Gin was one of a wide range of new intoxicants — including chocolate, coffee, opium, sugar, tea, and tobacco — that, in what has been called a “psychoactive revolution”, radically expanded the mind-altering possibilities for European people between 1600 and 1800.3 Spirits (mainly aqua vitae, a rough distillation of wine) had been manufactured in English monasteries, private homes, and apothecary’s shops since the late medieval period, although they were prohibitively expensive and generally consumed medicinally and in small quantities. Brandy, rum, whisky, and especially gin exploded the spirituous marketplace from the later decades of the seventeenth century, with various factors — including grain surpluses, restrictions on French imports, a relaxation of the monopoly on distilling, and increased duties on ale and beer — making gin’s rise particularly meteoric. Originally imported from the Netherlands as genever, by the 1690s gin was produced on an industrial scale by domestic malt distillers, who sold their wholesale product to a network of smaller compound producers.

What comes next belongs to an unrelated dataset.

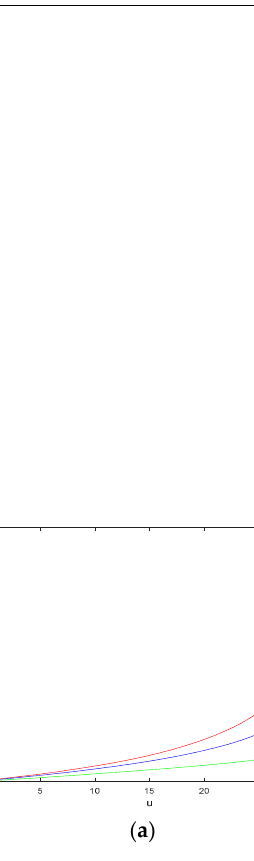
Figure 4. Estimation of the ruin probability: mean curves. ( a ) Exponential claim size density; ( b ) Erlang (2) claim size density; ( c ) Gamma (1.5, 1.5) claim size density.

These producers then “rectified” it with a variety of botanical additives, including juniper berries, coriander seeds, orange peel, angelica root, liquorice powder, and turpentine. By 1725, according to the Cumbria distiller George Smith, gin had “gain’d such universal applause, especially with the common people . . . there is more of it in quantity sold daily in a great many distillers shops, than of beer and ale vended in most publick houses”.4

The resulting beverage was orders of magnitude stronger than the traditional alcohols that had hitherto dominated recreation and diets (ales, beers, ciders, and wines), and represented a step change in England’s cultures of intoxication; Jessica Warner has gone so far as to term it “the first modern drug”.5 Put simply, gin hit early modern drinkers differently, offering “not a gradual descent into inebriation” (in James Nicholls’s phrase) but instantaneous and extreme drunkenness.6 From this potency stemmed a range of unusual and frightening side-effects, widely rehearsed by eighteenth-century commentators, including immorality, criminality, madness, compulsive intoxication, and death. As one anonymous 1736 author observed, “by taking a small quantity people were almost in an instant rendered so much intoxicated as to lose the use of their reason, and all command over themselves”, and were “induced to commit the most wicked or extravagant enormities”.7 Likewise, in her 1750 treatise aimed at female gin drinkers, Eliza Haywood warned that whereas conventional beverages made their consumers “sullen, sleepy, or extravagantly gay”, gin made them “bold, obstinate, and filled with an extravagant desire of doing mischief . . . we may say that dram-drinking is the most expeditious way to deprive mankind of their reason . . . by substituting a temporary, and in time a constant frenzy in its stead”.8 The following year, another anonymous writer agreed that “[i]ts baneful influence reaches their [consumers’] very souls; every virtuous principle is eradicated and destroyed”. Moreover, “once they have habituated themselves to drinking drams, they are never satisfied but while the glass is at their noses”.9 A recurring contemporary metaphor for gin’s peculiar physical and psychological effects was bewitchment, the subjugation of normal human will and faculties to an insidious supernatural force.

Drunken pub scene with a skeleton barkeep

Coloured 1816 aquatint after Thomas Rowlandson titled The Dance of Death: The Dram Shop — Source.

Silverbacks … do you have a gin-soaked factoid, anecdote, or hazy memory to share with fellow denizens of The Jungle? We will collect and publish them for a future edition of Silverback Digest. Also, do you have a favorite gin?

2 thoughts on “Gin Week … Monday

  1. Hisorically, the Gin martini with Tanquerey was the Roche family cocktail in the requisite Birdbath glasses with a twist. At times we dabbled with Bombay Saphire with happy results. A treasured memory would be the three Roche girls and their beautiful Mama Lois enjoying the magnificently served Martinis at the Plaza bar listening to Dave McKenna at the piano. This would be following a madcap shopping fest at Filene’s basement on Black Friday. The Martinis each came with their own crystal ice bucket with the ‘dividend’ awaiting. A perfect, bright experience.